▶ Material shown:
*** Begin section ***

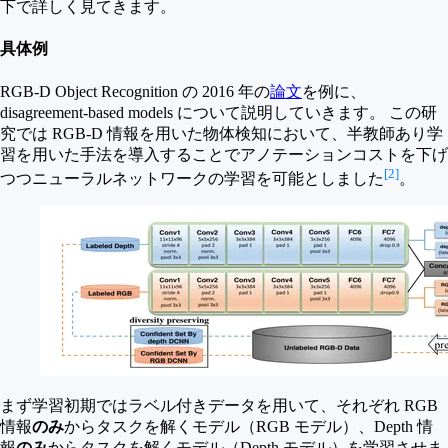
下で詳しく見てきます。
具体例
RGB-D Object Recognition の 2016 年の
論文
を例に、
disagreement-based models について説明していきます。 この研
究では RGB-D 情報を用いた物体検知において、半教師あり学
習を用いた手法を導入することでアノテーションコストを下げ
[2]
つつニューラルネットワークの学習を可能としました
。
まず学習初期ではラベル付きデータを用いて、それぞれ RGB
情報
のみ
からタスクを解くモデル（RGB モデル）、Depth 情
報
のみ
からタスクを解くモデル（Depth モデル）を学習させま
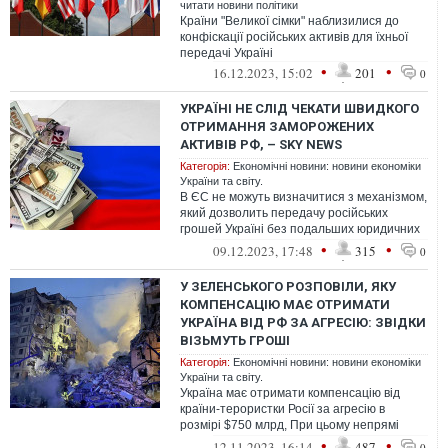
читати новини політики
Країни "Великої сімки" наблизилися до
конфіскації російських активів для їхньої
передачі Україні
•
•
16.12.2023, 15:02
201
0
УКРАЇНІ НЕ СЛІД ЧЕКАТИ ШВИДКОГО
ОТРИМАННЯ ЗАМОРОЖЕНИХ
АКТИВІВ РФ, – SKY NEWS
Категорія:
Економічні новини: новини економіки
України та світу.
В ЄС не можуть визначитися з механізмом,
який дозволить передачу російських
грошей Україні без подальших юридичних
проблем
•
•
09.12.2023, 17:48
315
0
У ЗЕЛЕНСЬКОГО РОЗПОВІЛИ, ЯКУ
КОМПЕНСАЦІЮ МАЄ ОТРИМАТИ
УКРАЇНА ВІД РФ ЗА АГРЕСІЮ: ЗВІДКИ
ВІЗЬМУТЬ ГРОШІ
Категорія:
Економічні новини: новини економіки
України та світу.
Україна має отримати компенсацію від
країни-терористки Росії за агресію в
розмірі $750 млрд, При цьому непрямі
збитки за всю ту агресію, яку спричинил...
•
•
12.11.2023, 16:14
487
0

*** End section ***
*** Begin section ***

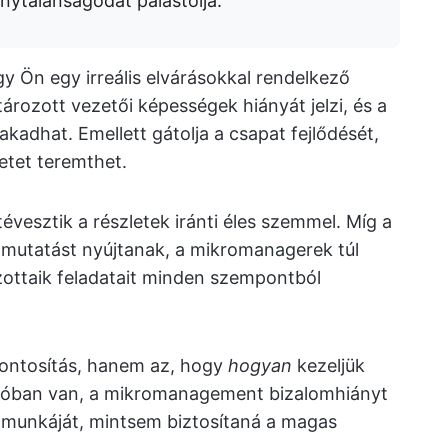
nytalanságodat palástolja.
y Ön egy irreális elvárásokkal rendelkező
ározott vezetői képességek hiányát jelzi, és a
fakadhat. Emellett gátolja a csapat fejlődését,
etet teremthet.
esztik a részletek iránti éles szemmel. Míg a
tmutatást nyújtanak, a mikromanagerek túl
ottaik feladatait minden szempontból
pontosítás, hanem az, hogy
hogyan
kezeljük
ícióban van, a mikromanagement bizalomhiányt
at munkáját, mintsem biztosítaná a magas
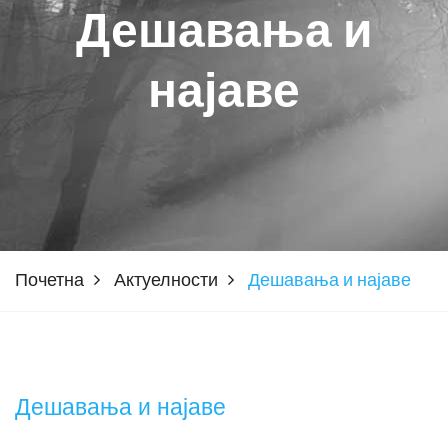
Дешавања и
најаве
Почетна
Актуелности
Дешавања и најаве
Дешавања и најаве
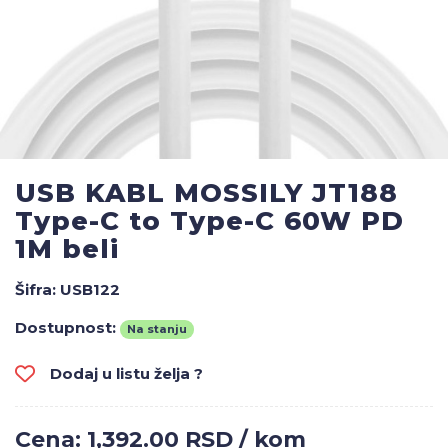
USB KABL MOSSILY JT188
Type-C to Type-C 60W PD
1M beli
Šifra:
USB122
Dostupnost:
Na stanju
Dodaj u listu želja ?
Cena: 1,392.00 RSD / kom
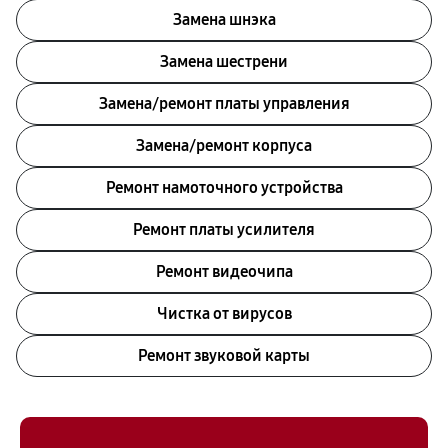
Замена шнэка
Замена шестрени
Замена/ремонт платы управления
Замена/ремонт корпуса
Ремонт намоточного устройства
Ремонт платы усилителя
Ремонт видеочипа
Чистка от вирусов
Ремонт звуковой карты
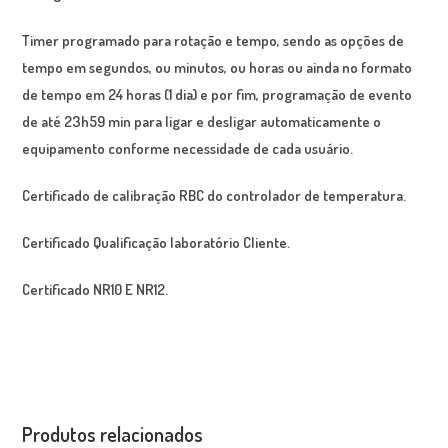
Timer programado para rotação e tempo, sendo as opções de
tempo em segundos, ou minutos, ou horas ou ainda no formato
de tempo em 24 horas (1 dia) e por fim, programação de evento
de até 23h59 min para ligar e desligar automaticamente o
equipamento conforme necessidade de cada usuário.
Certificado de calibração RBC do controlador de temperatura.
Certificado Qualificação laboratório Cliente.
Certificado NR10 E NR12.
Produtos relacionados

*** End section ***
*** Begin section ***

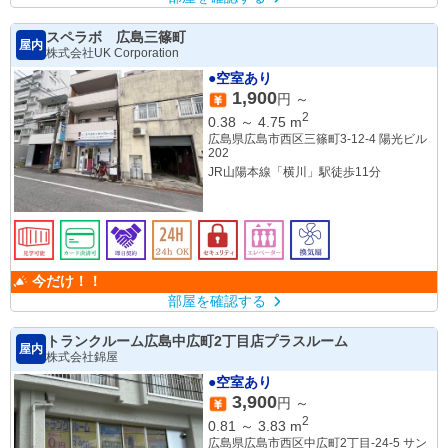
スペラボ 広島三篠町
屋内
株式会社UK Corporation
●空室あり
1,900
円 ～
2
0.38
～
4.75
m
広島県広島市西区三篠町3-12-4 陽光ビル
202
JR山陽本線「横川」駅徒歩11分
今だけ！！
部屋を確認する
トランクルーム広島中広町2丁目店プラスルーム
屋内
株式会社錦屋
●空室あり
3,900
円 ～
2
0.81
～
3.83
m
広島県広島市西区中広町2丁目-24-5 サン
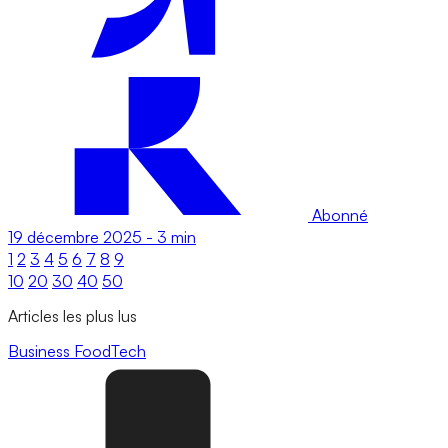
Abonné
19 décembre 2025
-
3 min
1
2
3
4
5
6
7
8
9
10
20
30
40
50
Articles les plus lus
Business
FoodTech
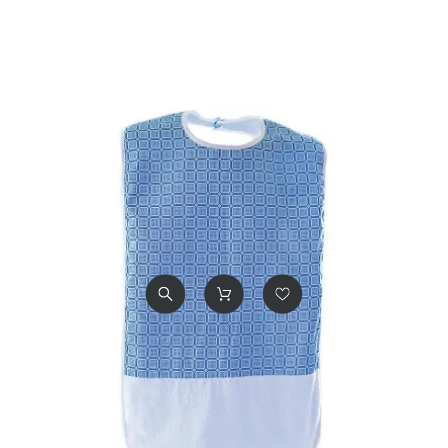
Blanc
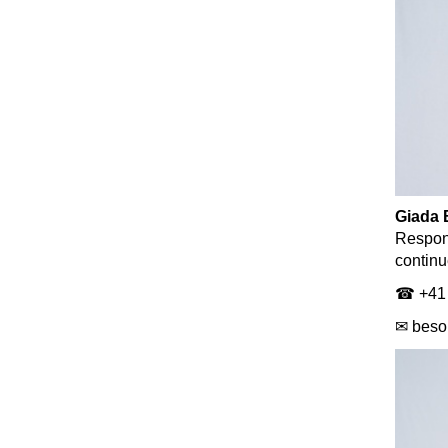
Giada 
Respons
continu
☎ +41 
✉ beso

*** End section ***

The output is the stretch above from the line with "下で詳しく見てきます。" through the line with "Україна має отримати компенсацію від", copied word for word with both ends kept and every picture dropped.

下で詳しく見てきます。
具体例
RGB-D Object Recognition の 2016 年の
論文
を例に、
disagreement-based models について説明していきます。 この研
究では RGB-D 情報を用いた物体検知において、半教師あり学
習を用いた手法を導入することでアノテーションコストを下げ
[2]
つつニューラルネットワークの学習を可能としました
。
まず学習初期ではラベル付きデータを用いて、それぞれ RGB
情報
のみ
からタスクを解くモデル（RGB モデル）、Depth 情
報
のみ
からタスクを解くモデル（Depth モデル）を学習させま
читати новини політики
Країни "Великої сімки" наблизилися до
конфіскації російських активів для їхньої
передачі Україні
•
•
16.12.2023, 15:02
201
0
УКРАЇНІ НЕ СЛІД ЧЕКАТИ ШВИДКОГО
ОТРИМАННЯ ЗАМОРОЖЕНИХ
АКТИВІВ РФ, – SKY NEWS
Категорія:
Економічні новини: новини економіки
України та світу.
В ЄС не можуть визначитися з механізмом,
який дозволить передачу російських
грошей Україні без подальших юридичних
проблем
•
•
09.12.2023, 17:48
315
0
У ЗЕЛЕНСЬКОГО РОЗПОВІЛИ, ЯКУ
КОМПЕНСАЦІЮ МАЄ ОТРИМАТИ
УКРАЇНА ВІД РФ ЗА АГРЕСІЮ: ЗВІДКИ
ВІЗЬМУТЬ ГРОШІ
Категорія:
Економічні новини: новини економіки
України та світу.
Україна має отримати компенсацію від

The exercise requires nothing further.